__Problem__. Only the lines from the start of the data through the one containing "is an immunohistochemistry" belong in your answer; return them exactly.

__Data supplied__.
···

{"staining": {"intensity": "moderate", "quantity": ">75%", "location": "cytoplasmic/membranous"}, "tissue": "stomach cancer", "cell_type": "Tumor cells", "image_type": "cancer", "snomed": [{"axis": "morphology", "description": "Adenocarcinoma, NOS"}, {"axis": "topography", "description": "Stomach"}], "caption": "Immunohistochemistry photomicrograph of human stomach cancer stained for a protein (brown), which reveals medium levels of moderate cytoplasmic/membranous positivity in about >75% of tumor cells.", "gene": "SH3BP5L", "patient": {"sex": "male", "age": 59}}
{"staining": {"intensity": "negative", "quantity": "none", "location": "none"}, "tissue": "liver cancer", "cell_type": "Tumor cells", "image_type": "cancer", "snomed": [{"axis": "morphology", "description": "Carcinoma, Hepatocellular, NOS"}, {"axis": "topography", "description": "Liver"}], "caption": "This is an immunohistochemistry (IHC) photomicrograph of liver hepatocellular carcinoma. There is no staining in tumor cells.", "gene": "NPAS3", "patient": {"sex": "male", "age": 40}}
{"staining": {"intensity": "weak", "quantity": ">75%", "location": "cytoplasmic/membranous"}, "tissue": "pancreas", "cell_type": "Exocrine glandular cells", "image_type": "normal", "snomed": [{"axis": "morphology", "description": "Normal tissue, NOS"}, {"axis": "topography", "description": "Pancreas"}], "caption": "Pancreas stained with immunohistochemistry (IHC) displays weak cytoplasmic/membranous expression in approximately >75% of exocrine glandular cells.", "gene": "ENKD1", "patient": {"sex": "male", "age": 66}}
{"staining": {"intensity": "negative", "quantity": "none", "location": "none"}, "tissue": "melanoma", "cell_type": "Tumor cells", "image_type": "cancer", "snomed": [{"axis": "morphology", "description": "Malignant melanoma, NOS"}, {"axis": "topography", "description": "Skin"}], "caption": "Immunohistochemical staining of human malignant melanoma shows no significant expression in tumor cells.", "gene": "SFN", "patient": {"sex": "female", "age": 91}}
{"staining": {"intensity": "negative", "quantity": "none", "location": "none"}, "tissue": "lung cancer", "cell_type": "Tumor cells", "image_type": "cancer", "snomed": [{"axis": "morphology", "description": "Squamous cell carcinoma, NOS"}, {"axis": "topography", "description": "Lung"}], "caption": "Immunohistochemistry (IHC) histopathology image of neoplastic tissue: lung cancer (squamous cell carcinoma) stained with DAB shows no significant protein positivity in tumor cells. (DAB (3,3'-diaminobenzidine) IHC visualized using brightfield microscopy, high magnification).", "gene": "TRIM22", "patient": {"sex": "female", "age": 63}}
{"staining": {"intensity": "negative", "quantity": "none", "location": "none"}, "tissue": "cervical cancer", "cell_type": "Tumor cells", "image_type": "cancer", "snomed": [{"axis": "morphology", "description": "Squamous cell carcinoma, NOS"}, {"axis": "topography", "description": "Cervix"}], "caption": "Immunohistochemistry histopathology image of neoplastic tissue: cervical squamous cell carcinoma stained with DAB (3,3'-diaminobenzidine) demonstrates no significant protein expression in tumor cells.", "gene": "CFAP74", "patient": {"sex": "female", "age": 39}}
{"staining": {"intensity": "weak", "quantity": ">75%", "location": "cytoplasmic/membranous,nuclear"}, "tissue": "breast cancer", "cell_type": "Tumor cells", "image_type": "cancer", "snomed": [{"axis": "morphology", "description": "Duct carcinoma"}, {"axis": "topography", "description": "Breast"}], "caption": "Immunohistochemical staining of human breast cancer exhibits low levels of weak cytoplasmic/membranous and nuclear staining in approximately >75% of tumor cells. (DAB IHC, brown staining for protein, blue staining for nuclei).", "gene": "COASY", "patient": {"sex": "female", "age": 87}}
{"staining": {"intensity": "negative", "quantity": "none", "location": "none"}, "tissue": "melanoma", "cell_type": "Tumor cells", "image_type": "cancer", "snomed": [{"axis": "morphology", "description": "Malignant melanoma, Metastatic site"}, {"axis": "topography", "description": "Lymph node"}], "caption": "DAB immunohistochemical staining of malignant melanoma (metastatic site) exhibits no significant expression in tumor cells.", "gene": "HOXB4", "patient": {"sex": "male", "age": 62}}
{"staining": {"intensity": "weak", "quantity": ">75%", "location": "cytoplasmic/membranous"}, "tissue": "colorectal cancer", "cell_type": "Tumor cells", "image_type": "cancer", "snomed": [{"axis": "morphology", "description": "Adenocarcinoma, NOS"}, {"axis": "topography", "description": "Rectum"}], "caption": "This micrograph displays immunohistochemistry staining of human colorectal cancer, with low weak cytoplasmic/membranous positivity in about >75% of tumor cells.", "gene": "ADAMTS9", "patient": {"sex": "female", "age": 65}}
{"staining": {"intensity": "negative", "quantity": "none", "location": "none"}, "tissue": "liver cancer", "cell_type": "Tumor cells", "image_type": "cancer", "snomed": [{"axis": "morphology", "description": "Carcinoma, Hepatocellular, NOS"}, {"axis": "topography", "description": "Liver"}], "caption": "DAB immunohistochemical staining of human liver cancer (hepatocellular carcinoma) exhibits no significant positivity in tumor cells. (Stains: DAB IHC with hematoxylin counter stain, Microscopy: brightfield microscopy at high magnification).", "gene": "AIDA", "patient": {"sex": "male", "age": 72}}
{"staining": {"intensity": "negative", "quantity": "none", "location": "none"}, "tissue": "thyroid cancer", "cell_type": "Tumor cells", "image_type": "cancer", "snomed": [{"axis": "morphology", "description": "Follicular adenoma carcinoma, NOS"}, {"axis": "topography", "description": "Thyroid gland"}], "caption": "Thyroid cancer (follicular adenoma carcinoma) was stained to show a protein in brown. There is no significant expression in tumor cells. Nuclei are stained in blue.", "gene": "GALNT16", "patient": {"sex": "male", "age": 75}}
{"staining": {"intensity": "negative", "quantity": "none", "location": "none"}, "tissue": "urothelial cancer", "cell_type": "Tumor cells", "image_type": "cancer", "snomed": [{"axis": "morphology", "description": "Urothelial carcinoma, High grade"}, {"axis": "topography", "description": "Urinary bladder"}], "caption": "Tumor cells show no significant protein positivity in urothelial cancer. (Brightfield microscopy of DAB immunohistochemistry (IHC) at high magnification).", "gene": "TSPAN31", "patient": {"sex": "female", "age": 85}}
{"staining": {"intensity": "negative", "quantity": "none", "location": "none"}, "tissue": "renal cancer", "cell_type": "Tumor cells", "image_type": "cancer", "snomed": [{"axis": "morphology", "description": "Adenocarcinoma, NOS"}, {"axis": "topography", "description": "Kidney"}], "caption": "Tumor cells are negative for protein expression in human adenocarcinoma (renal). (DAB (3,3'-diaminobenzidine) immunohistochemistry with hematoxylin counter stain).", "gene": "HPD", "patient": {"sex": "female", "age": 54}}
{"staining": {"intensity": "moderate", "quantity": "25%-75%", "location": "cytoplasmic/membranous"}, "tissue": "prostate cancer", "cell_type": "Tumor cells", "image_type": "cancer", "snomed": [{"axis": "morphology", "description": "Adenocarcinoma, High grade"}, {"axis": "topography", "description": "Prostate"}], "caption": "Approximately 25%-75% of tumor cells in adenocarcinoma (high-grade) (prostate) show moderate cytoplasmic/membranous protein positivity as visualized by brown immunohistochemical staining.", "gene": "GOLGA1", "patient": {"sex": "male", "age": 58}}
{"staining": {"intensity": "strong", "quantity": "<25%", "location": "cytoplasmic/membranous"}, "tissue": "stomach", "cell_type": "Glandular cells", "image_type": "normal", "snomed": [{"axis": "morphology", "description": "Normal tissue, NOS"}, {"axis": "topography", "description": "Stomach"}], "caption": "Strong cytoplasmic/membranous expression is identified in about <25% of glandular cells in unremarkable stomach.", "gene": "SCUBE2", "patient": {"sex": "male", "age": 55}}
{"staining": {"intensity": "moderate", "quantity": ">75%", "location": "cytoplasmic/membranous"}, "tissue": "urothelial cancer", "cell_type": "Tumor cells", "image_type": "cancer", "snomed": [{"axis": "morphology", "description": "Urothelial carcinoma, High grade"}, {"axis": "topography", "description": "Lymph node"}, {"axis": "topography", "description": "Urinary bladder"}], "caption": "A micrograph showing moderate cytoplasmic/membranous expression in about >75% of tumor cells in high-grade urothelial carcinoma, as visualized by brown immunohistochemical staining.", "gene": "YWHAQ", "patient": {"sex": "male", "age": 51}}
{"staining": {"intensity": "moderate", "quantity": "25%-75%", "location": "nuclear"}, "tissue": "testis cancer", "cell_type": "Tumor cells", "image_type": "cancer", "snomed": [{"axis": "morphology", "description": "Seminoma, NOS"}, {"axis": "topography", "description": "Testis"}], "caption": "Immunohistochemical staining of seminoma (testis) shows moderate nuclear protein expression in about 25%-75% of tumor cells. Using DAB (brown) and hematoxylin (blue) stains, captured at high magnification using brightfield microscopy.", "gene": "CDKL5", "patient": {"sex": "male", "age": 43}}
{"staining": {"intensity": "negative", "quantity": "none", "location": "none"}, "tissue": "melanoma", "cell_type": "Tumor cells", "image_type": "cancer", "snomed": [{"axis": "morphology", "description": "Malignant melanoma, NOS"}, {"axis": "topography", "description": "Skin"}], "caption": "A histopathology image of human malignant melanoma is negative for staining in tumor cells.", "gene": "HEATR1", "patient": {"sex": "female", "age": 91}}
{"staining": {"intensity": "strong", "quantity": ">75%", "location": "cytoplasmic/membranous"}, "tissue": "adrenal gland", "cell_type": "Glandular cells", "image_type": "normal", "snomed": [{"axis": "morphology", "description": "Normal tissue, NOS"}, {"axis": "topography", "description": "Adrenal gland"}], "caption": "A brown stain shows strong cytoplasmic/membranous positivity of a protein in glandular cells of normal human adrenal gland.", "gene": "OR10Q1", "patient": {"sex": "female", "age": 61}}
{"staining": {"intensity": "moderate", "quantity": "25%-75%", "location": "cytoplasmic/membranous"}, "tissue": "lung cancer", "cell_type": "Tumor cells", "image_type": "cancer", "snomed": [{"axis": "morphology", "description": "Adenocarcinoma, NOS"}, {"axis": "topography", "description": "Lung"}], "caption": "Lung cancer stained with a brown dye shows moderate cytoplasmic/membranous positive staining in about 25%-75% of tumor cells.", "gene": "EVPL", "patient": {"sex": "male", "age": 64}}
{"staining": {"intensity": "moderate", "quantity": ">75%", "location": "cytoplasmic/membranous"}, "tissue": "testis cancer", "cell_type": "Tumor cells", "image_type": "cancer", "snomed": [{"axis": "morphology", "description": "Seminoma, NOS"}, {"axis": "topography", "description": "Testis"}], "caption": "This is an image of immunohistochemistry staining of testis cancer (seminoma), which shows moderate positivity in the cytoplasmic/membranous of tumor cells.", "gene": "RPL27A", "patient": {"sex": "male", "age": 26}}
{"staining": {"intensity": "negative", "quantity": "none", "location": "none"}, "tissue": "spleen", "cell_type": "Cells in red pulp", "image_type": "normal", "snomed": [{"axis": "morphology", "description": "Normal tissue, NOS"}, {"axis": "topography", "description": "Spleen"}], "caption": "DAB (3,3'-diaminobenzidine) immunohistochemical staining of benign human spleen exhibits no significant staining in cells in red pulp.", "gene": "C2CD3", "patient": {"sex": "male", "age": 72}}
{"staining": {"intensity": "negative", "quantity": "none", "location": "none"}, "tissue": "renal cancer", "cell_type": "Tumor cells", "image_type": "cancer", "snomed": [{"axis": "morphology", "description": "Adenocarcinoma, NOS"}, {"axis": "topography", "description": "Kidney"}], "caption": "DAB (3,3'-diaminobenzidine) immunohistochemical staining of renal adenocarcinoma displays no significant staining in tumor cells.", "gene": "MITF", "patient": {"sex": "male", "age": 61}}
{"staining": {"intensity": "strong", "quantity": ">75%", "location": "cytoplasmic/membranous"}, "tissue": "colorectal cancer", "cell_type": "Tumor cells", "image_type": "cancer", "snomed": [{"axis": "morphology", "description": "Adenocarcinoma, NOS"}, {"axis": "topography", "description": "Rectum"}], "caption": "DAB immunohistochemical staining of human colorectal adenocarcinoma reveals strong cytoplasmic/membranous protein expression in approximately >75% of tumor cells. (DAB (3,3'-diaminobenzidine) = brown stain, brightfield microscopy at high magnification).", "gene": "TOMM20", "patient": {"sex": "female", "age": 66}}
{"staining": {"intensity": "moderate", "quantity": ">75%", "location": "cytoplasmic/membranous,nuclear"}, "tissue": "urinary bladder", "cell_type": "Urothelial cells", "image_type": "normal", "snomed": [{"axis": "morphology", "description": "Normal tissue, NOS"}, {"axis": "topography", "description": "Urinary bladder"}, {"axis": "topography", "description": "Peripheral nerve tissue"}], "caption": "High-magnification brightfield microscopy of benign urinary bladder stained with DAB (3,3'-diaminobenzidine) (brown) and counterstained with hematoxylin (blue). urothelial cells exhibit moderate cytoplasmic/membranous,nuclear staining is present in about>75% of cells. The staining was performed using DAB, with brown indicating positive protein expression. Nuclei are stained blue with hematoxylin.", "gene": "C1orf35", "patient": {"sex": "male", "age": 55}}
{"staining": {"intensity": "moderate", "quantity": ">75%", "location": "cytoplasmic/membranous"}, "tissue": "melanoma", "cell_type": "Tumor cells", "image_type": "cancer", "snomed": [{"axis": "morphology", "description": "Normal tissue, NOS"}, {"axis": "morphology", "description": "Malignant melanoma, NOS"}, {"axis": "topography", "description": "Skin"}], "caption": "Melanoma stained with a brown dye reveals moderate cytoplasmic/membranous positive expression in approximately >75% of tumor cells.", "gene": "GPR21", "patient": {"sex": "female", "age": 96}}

···

__Response area__.
{"staining": {"intensity": "moderate", "quantity": ">75%", "location": "cytoplasmic/membranous"}, "tissue": "stomach cancer", "cell_type": "Tumor cells", "image_type": "cancer", "snomed": [{"axis": "morphology", "description": "Adenocarcinoma, NOS"}, {"axis": "topography", "description": "Stomach"}], "caption": "Immunohistochemistry photomicrograph of human stomach cancer stained for a protein (brown), which reveals medium levels of moderate cytoplasmic/membranous positivity in about >75% of tumor cells.", "gene": "SH3BP5L", "patient": {"sex": "male", "age": 59}}
{"staining": {"intensity": "negative", "quantity": "none", "location": "none"}, "tissue": "liver cancer", "cell_type": "Tumor cells", "image_type": "cancer", "snomed": [{"axis": "morphology", "description": "Carcinoma, Hepatocellular, NOS"}, {"axis": "topography", "description": "Liver"}], "caption": "This is an immunohistochemistry (IHC) photomicrograph of liver hepatocellular carcinoma. There is no staining in tumor cells.", "gene": "NPAS3", "patient": {"sex": "male", "age": 40}}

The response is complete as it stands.